Let's say I have an array of values, r
, which range anywhere from 0
to 1
. I want to remove all values that are some threshold value away from the median. Let's assume here that that threshold value is 0.5
, and len(r) = 3000
. Then to mask out all values outside of this range, I can do a simple list comprehension, which I like:
mask = np.array([ri < np.median(r)-0.5 or ri > np.median(r)+0.5 for ri in r])
And if I use a timer on it:
import time
import numpy as np
start = time.time()
r = np.random.random(3000)
m = np.median(r)
maxr,minr = m-0.5, m+0.5
mask = [ri<minr or ri>maxr for ri in r]
end = time.time()
print('Took %.4f seconds'%(end-start))
>>> Took 0.0010 seconds
Is there a faster way to do this list comprehension and make the mask using NumPy
?
Edit:
I've tried several suggestions below, including:
An element-wise or operator: (r<minv) | (r>maxv)
A Numpy logical or: r[np.logical_or(r<minr, r>maxr)]
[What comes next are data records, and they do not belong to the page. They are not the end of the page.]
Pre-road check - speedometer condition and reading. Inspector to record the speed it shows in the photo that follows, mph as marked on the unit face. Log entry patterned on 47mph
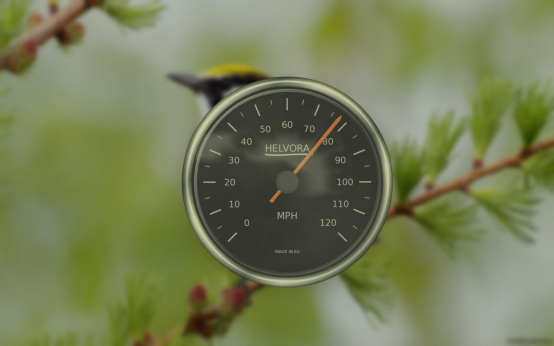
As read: 77.5mph
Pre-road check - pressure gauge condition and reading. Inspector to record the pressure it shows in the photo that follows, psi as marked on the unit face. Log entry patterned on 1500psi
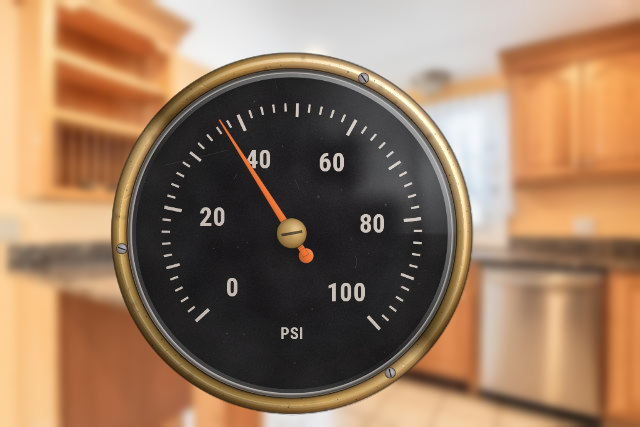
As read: 37psi
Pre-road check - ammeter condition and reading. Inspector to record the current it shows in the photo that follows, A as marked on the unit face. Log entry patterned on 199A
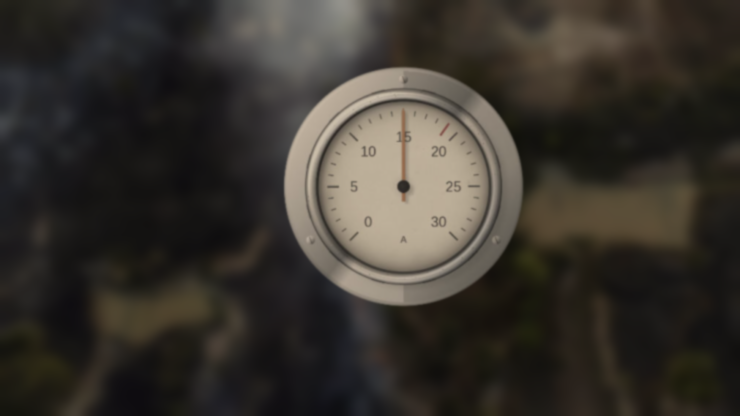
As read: 15A
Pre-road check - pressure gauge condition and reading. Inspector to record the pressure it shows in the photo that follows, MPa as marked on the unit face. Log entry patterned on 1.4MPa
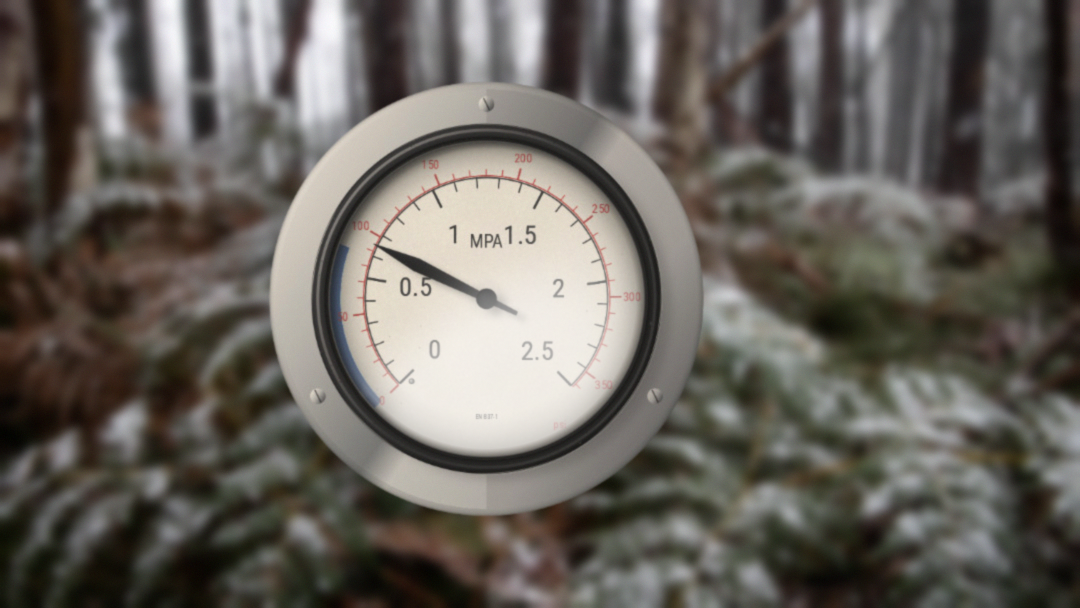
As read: 0.65MPa
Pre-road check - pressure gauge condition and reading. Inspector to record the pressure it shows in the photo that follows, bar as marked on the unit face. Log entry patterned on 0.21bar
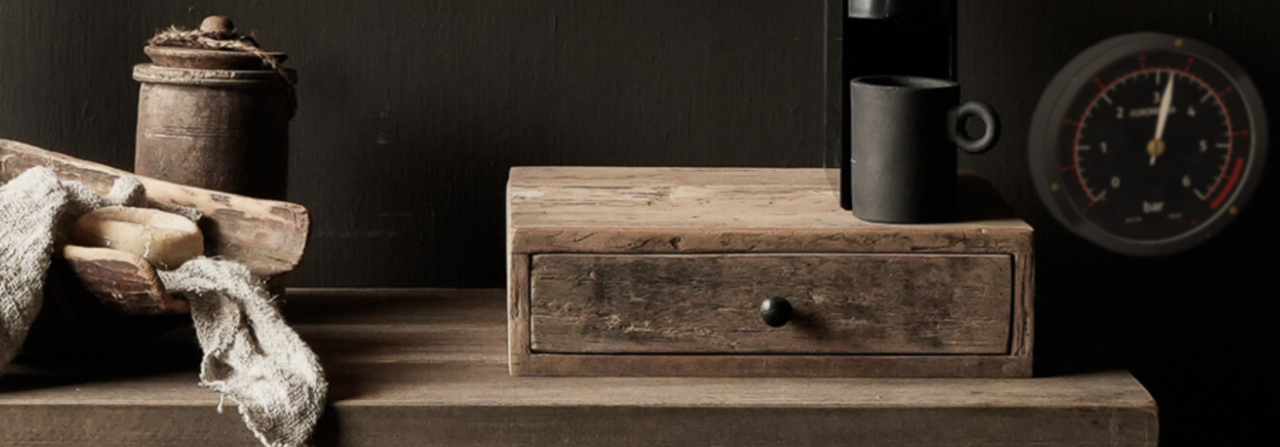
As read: 3.2bar
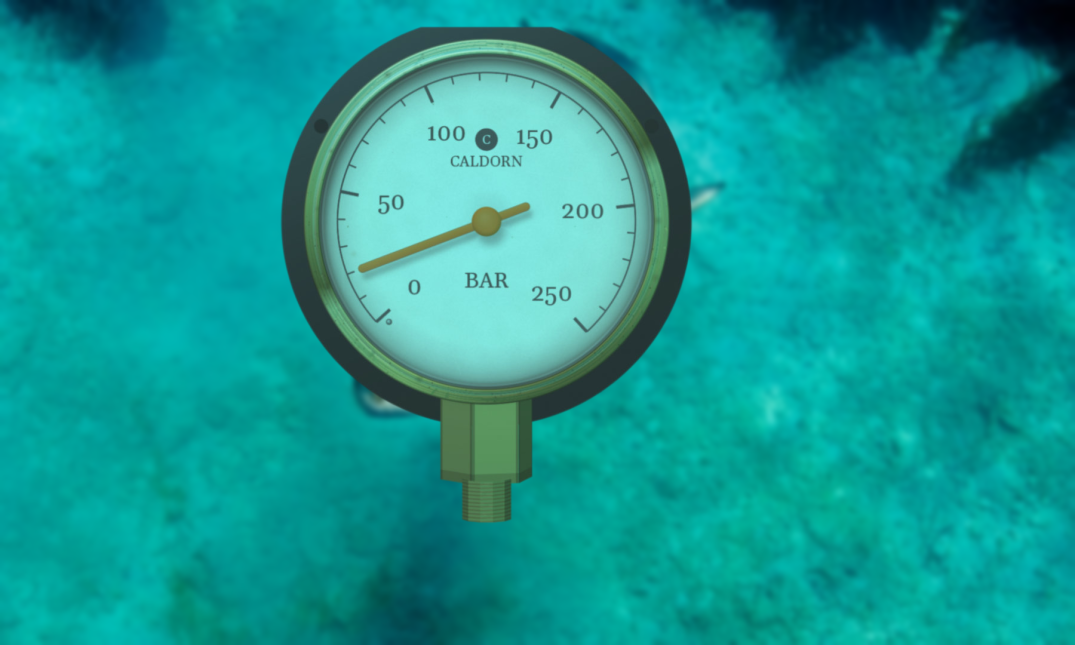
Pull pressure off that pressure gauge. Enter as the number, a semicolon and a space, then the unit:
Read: 20; bar
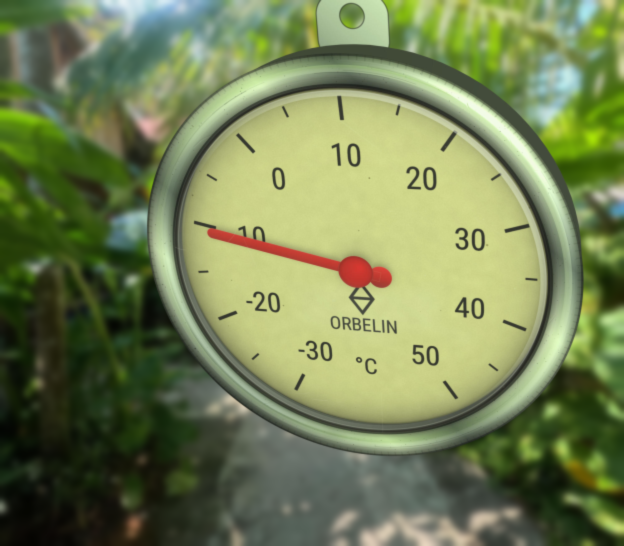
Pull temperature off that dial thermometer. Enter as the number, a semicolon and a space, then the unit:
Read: -10; °C
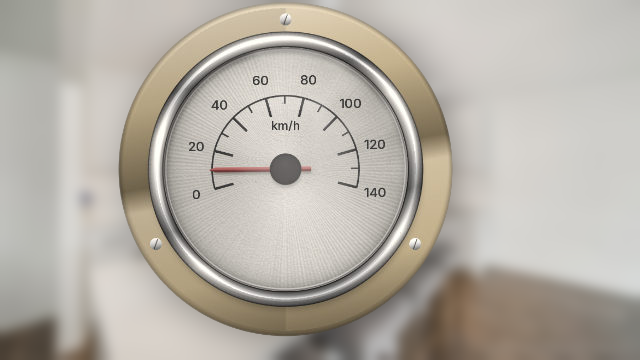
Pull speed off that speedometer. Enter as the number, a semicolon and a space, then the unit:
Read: 10; km/h
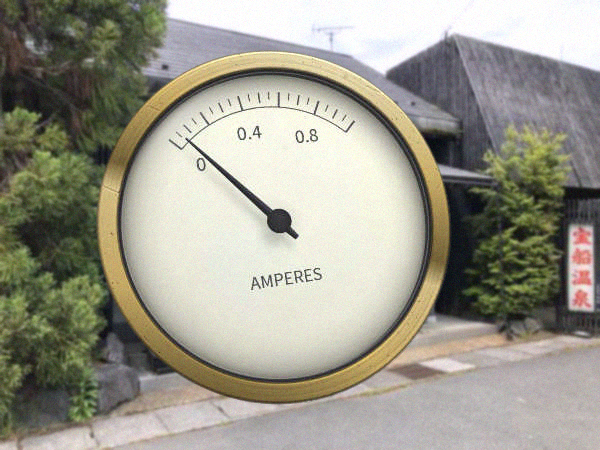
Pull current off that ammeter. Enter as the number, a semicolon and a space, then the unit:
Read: 0.05; A
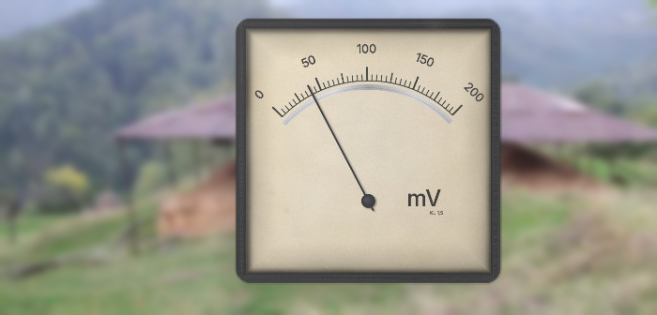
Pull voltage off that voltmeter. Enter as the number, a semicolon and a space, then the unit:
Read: 40; mV
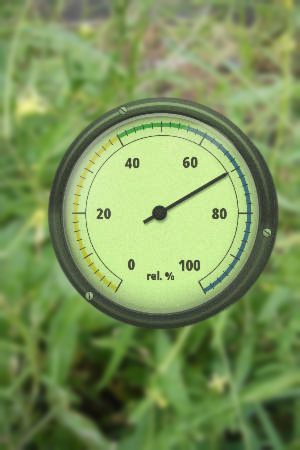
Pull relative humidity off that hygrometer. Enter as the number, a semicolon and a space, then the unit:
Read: 70; %
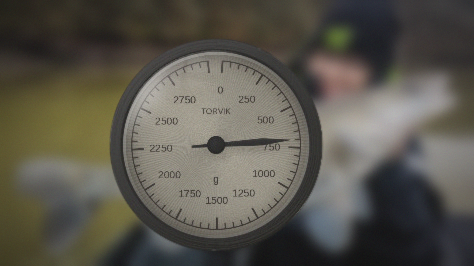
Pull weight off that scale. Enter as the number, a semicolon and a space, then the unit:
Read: 700; g
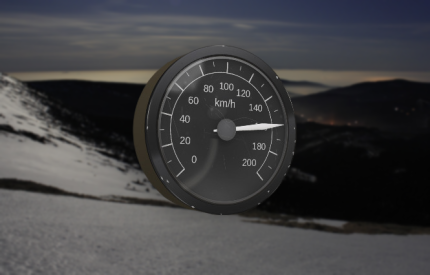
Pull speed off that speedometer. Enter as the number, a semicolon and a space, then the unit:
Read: 160; km/h
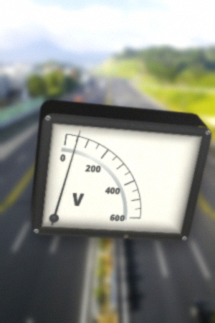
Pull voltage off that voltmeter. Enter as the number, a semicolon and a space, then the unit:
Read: 50; V
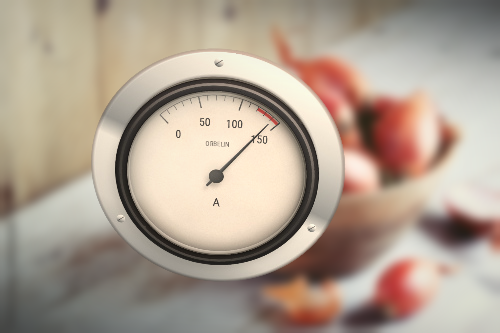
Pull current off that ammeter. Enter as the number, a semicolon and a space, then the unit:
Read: 140; A
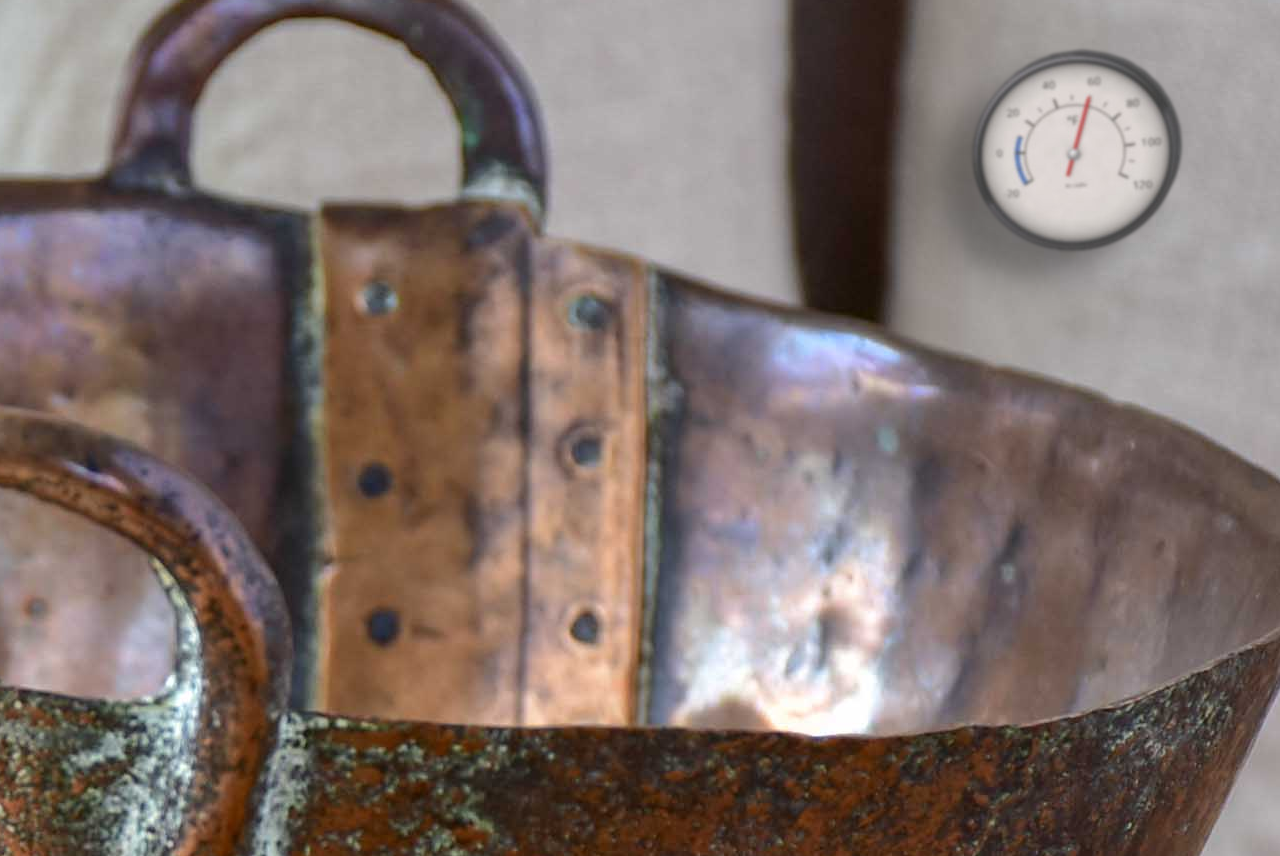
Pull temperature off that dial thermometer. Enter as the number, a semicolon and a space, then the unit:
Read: 60; °F
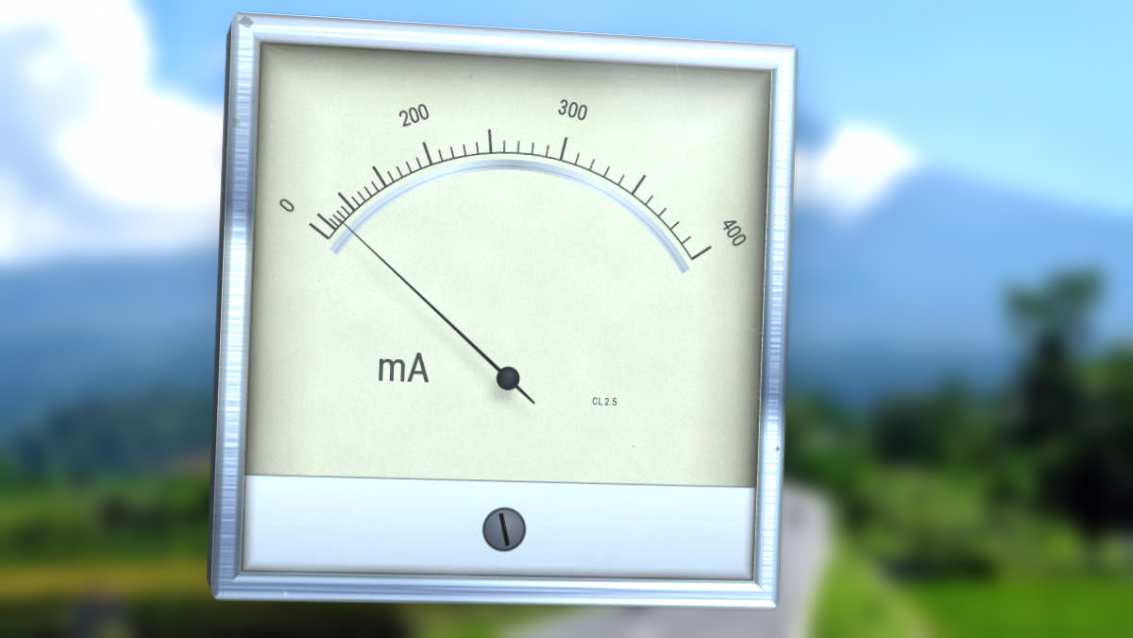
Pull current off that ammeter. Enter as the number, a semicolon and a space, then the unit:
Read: 70; mA
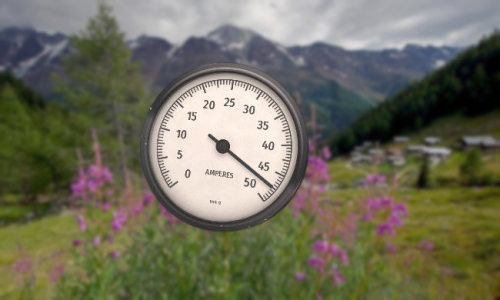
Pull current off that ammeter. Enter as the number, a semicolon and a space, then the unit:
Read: 47.5; A
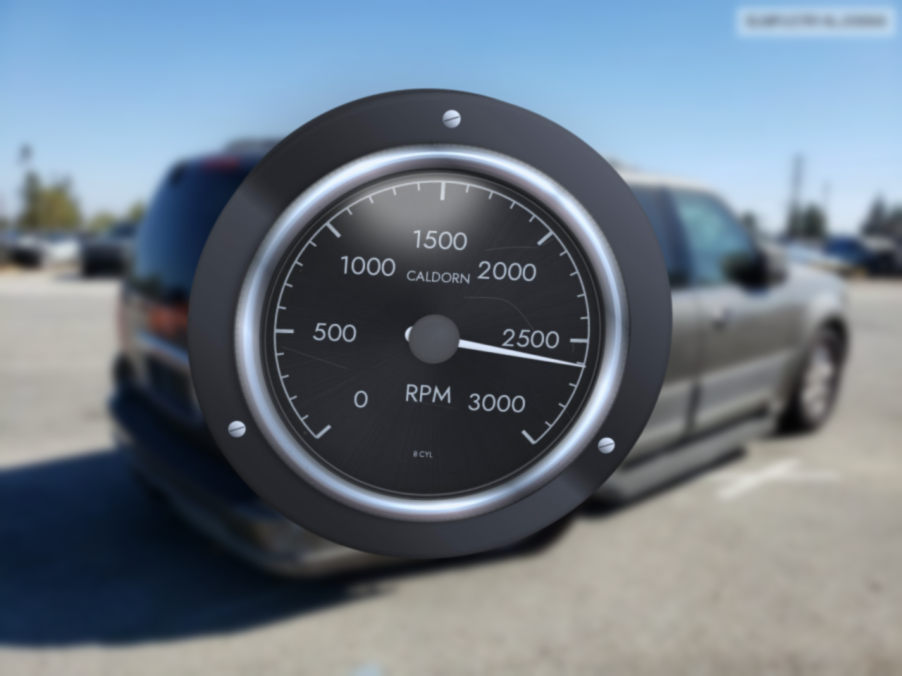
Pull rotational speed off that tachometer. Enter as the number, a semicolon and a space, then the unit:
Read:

A absolute difference boolean array: abs(m-r) > 0.5
And here is the average time each one took after 300 runs through:
Python list comprehension: 0.6511 ms
Elementwise or: 0.0138 ms
Numpy logical or: 0.0241 ms
Absolute difference: 0.0248 ms
As you can see, the elementwise Or was always the fastest, by nearly a factor of two (don't know how that would scale with array elements). Who knew.
One liner...
new_mask = abs(np.median(r) - r) > 0.5
You can use numpy conditional selections to create new array, without those values.
start = time.time()
m = np.median(r)
maxr,minr = m-0.5, m+0.5
filtered_array = r[ (r < minr) | (r > maxr) ]
end = time.time()
print('Took %.4f seconds'%(end-start))
filtered_array
is slice of r
without masked values (all values that will be later removed by mask already removed in filtered_array
).
Update: used shorter syntax suggested by @ayhan.